:: Page excerpt ::
Mark Buford

Personal information
- Born: October 8, 1970 (age 55) Memphis, Tennessee, U.S.
- Listed height: 6 ft 10 in (2.08 m)
- Listed weight: 270 lb (122 kg)

Career information
- High school: Hillcrest (Memphis, Tennessee)
- College: Mississippi Valley State (1990–1993)
- NBA draft: 1993: 2nd round, 49th overall pick
- Drafted by: Phoenix Suns
- Playing career: 1993–1999
- Position: Center

Career history
- 1993–1994: Pallacanestro Varese
- 1994–1995: Shreveport Crawdads
- 1995: Tri-City Chinook
- 1995: Memphis Fire
- 1996: Gimnasia y Esgrima (CR)
- 1996–1997: Regatas San Nicolás
- 1998–1999: Club Atlético Cordón
- Stats at Basketball Reference

= Mark Buford =

American basketball player (born 1970)
:::
### Tasks and exercises
A) Copy the Mark Buford profile word for word, starting with "Personal information" and going on through "Valley State (1990–1993)".
B) According to the Mark Buford profile, which NBA team drafted him?
:: Given data ::
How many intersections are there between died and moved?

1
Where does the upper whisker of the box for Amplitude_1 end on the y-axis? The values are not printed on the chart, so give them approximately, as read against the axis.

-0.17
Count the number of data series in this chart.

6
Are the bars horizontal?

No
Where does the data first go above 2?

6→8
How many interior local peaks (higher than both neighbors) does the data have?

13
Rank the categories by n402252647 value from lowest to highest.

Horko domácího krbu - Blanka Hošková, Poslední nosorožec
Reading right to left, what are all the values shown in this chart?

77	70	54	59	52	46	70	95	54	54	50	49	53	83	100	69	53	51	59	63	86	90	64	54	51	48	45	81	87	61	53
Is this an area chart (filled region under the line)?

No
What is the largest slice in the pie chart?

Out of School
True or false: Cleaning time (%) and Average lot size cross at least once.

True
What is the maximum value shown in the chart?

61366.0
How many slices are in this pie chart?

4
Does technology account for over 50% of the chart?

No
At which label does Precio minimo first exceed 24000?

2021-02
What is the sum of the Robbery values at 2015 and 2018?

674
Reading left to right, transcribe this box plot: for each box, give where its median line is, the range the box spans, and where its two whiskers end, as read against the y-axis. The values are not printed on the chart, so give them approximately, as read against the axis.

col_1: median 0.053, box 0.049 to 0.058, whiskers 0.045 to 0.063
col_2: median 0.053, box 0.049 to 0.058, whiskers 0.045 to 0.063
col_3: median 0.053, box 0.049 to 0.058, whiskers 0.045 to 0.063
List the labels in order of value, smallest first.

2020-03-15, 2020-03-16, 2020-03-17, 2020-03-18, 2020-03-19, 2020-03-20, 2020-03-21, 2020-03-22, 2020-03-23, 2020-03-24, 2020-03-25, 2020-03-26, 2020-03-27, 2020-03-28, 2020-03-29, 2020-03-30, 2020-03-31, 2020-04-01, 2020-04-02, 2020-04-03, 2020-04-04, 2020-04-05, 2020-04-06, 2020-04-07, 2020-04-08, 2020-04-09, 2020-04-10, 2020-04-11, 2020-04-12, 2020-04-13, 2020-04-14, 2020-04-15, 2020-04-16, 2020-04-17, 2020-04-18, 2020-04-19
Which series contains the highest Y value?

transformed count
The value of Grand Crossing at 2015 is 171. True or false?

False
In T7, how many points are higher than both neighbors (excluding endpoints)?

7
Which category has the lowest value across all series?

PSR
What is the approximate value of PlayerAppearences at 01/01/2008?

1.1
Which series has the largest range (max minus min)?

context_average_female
:::
### Answers by task
A)
Personal information
- Born: October 8, 1970 (age 55) Memphis, Tennessee, U.S.
- Listed height: 6 ft 10 in (2.08 m)
- Listed weight: 270 lb (122 kg)

Career information
- High school: Hillcrest (Memphis, Tennessee)
- College: Mississippi Valley State (1990–1993)

B) The Phoenix Suns.